Haitian authorities confirmed the release to The Washington Post. Haiti National Police spokesman Garry Desrosiers said he could not provide details.
The Oct. 16 kidnappings of the missionaries and family members by the gang 400 Mawozo thrust the poverty-stricken Caribbean nation again into the center of an international crisis.
The group included 16 Americans and a Canadian — six men, six women and five children. The adults ranged in age from 18 to 48, Christian Aid Ministries said. The children ranged from 8 months to 15.
The missionaries were seized while returning from a visit to an orphanage that receives support from Christian Aid Ministries, the organization said. The gang, 400 Mawozo, has demanded $1 million for the return of each victim.
Gédéon Jean, director of a Port-au-Prince think tank that tracks kidnapping, described the release as “a good step that indicates that the rest of the hostages could soon be free.”
“In general, 400 Mawozo hold the victims of group kidnappings for no longer than 15 days,” Jean said. “This is the first time that they kidnapped a group and they have kept them for more than a month.
“This is an indication that the negotiations are not easy,” Jean said.
U.S. and Canadian officials have said they are working closely with Haitian counterparts to secure the hostages’ freedom. The United States says it does not pay ransoms for kidnapped citizens.
State Department and FBI officials were on the ground in Haiti last month. The U.S. government has seen proof that at least some of the hostages were alive, Reuters reported this month, citing an unnamed senior Biden administration official.
“We welcome reports that two individuals held hostage in Haiti have been released,” a State Department spokesperson said, declining further comment. The Canadian Foreign Ministry did not immediately respond to emailed questions.
Christian Aid Ministries did not respond to requests for comment.
“We cannot provide or confirm the names of those released, the reasons for their release, where they are from, or their current location,” the organization said in its statement. “We ask that those who have more specific information about the release and the individuals involved would safeguard that information.”
The organization has repeatedly requested prayers for the hostages and for their abductors.
“While we rejoice at this release, our hearts are with the fifteen people who are still being held,” it said Sunday. “Continue to lift up the remaining hostages before the Lord.”
For Haitians rich and poor, gang violence and kidnapping for ransom have become commonplace.
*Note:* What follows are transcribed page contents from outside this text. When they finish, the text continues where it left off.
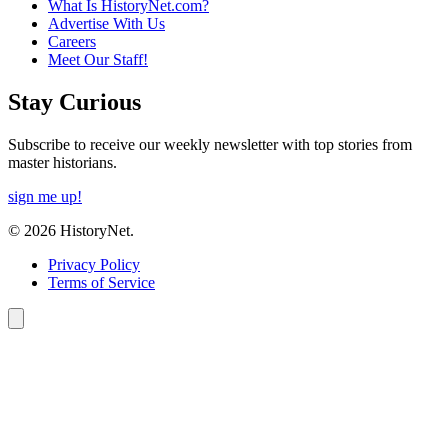
What Is HistoryNet.com?
Advertise With Us
Careers
Meet Our Staff!
Stay Curious
Subscribe to receive our weekly newsletter with top stories from
master historians.
sign me up!
© 2026 HistoryNet.
Privacy Policy
Terms of Service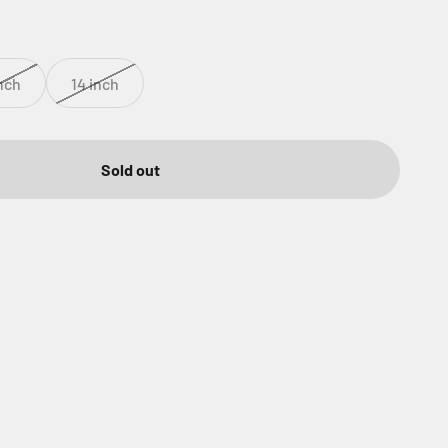
inch
14 inch
Sold out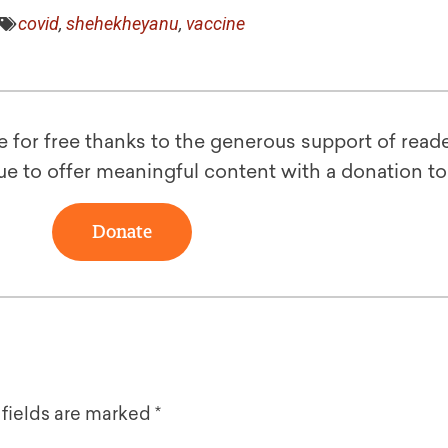
covid
,
shehekheyanu
,
vaccine
le for free thanks to the generous support of reade
ue to offer meaningful content with a donation t
Donate
 fields are marked
*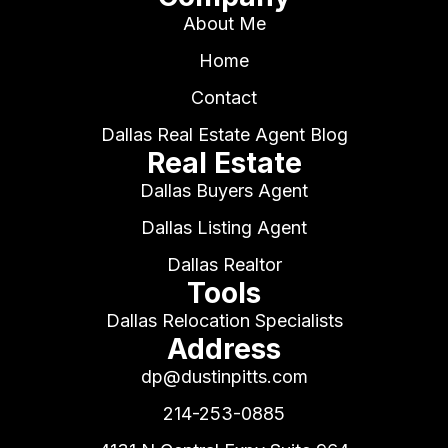
About Me
Home
Contact
Dallas Real Estate Agent Blog
Real Estate
Dallas Buyers Agent
Dallas Listing Agent
Dallas Realtor
Tools
Dallas Relocation Specialists
Address
dp@dustinpitts.com
214-253-0885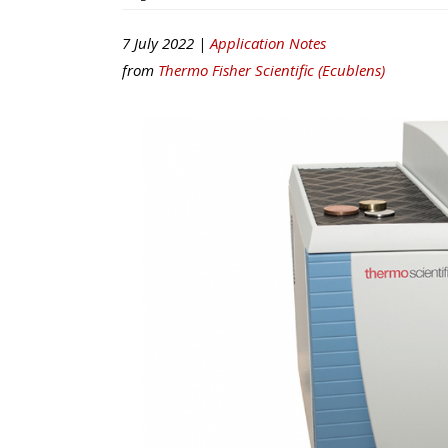
7 July 2022 |
Application Notes
from
Thermo Fisher Scientific (Ecublens)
The country is suffering a surge in abductions that analysts say is the worst in the country’s history.
Mass kidnappings have made 400 Mawozo notorious in Haiti, where groups such as Christian clergy were previously considered off-limits.
In a video last month, alleged leader Wilson Joseph threatened to kill the hostages if his demands were not met. Joseph is wanted by police on charges including murder and kidnapping.
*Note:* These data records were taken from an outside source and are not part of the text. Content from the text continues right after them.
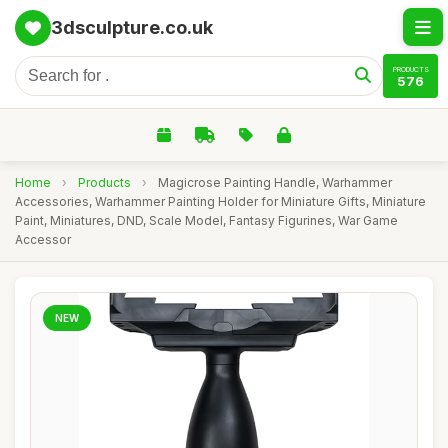
3dsculpture.co.uk
PRODUCTS
576
Home
›
Products
›
Magicrose Painting Handle, Warhammer
Accessories, Warhammer Painting Holder for Miniature Gifts, Miniature
Paint, Miniatures, DND, Scale Model, Fantasy Figurines, War Game
Accessor
NEW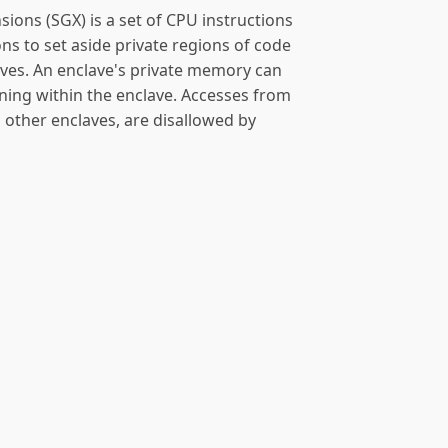
sions (SGX) is a set of CPU instructions
ns to set aside private regions of code
aves. An enclave's private memory can
ning within the enclave. Accesses from
g other enclaves, are disallowed by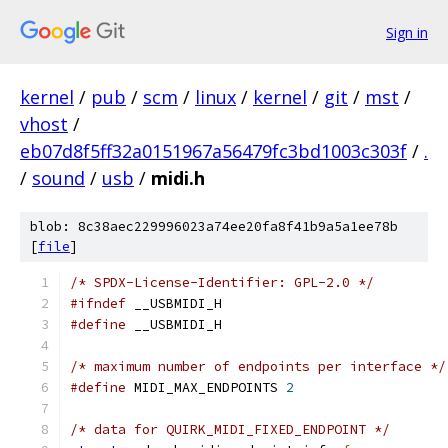
Sign in
kernel
/
pub
/
scm
/
linux
/
kernel
/
git
/
mst
/
vhost
/
eb07d8f5ff32a0151967a56479fc3bd1003c303f
/
.
/
sound
/
usb
/
midi.h
blob: 8c38aec229996023a74ee20fa8f41b9a5a1ee78b
[
file
]
/* SPDX-License-Identifier: GPL-2.0 */
#ifndef
 __USBMIDI_H
#define
 __USBMIDI_H
/* maximum number of endpoints per interface */
#define
 MIDI_MAX_ENDPOINTS 
2
/* data for QUIRK_MIDI_FIXED_ENDPOINT */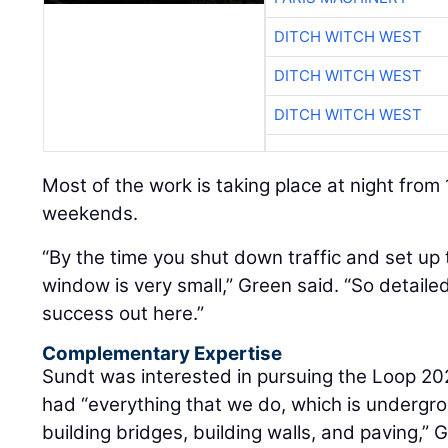
DITCH WITCH WEST
DITCH WITCH WEST
DITCH WITCH WEST
Most of the work is taking place at night from
weekends.
“By the time you shut down traffic and set up 
window is very small,” Green said. “So detailed
success out here.”
Complementary Expertise
Sundt was interested in pursuing the Loop 20
had “everything that we do, which is undergro
building bridges, building walls, and paving,” Gr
Haiti, the poorest nation in the Western Hemisphere, has the world’s highest rate of kidnappings per capita. The brazen abduction of a large group of foreigners drew more attention to deteriorating security conditions. Analysts predicted it would deter diplomatic or humanitarian personnel from traveling to Haiti, hindering efforts to rebuild after a devastating earthquake in August.
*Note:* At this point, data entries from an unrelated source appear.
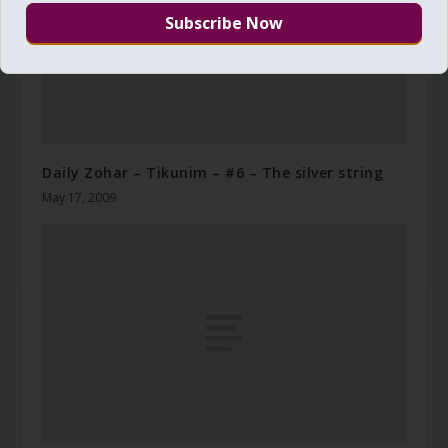
Daily Zohar – Tikunim – #6 – The silver string
May 17, 2009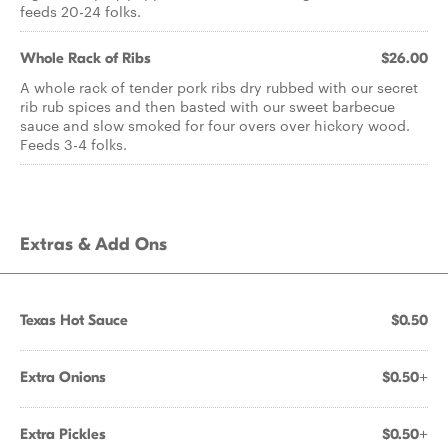
feeds 20-24 folks.
Whole Rack of Ribs
$26.00
A whole rack of tender pork ribs dry rubbed with our secret
rib rub spices and then basted with our sweet barbecue
sauce and slow smoked for four overs over hickory wood.
Feeds 3-4 folks.
Extras & Add Ons
Texas Hot Sauce
$0.50
Extra Onions
$0.50+
Extra Pickles
$0.50+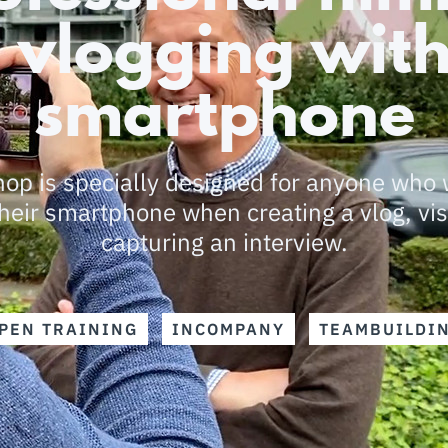
 vlogging with
smartphone
op is specially designed for anyone who 
heir smartphone when creating a vlog, vis
capturing an interview.
PEN TRAINING
INCOMPANY
TEAMBUILDI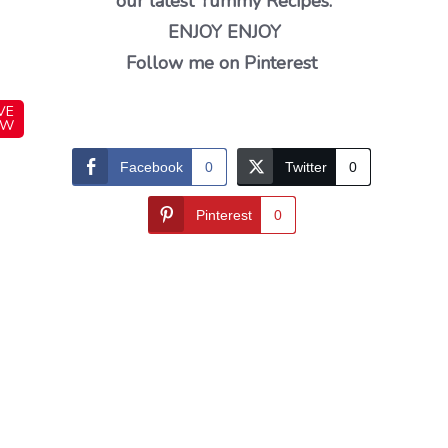
our latest Yummy Recipes.
ENJOY ENJOY
Follow me on Pinterest
VE
OW
Facebook
0
Twitter
0
Pinterest
0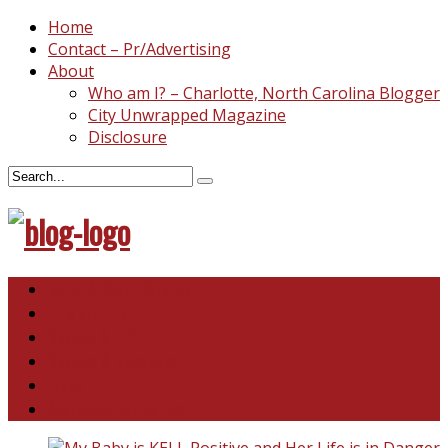
Home
Contact – Pr/Advertising
About
Who am I? – Charlotte, North Carolina Blogger
City Unwrapped Magazine
Disclosure
North & South Carolina
This and That
Recipes & DIY
Reviews & Giveaways
Travel
Abandoned Curiosities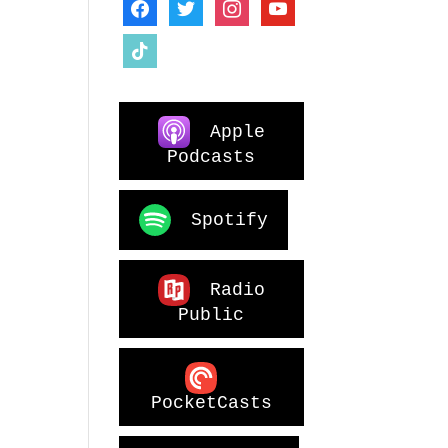
facebook
twitter
instagram
youtube
tiktok
Apple
Podcasts
Spotify
Radio
Public
PocketCasts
The United States and Canada have urged citizens not to travel to Haiti.
Christian Aid Ministries was founded in 1981 as a “channel for Amish, Mennonite, and other conservative Anabaptist groups and individuals to minister to physical and spiritual needs around the world,” the organization says on its website.
The organization said it had more than 100 field staffers and operated in 126 countries and seven territories in 2020. It has worked in Haiti for years, providing emergency services, running anti-poverty programs and spreading Christian teaching. The organization returned to Haiti last year following a nine-month absence due to political unrest.
An earlier version of this article gave an incorrect age for the youngest victim among the 17 missionaries kidnapped in Haiti. The child was 8 months, not 18 months, at the time of the kidnapping last month. The article has been corrected.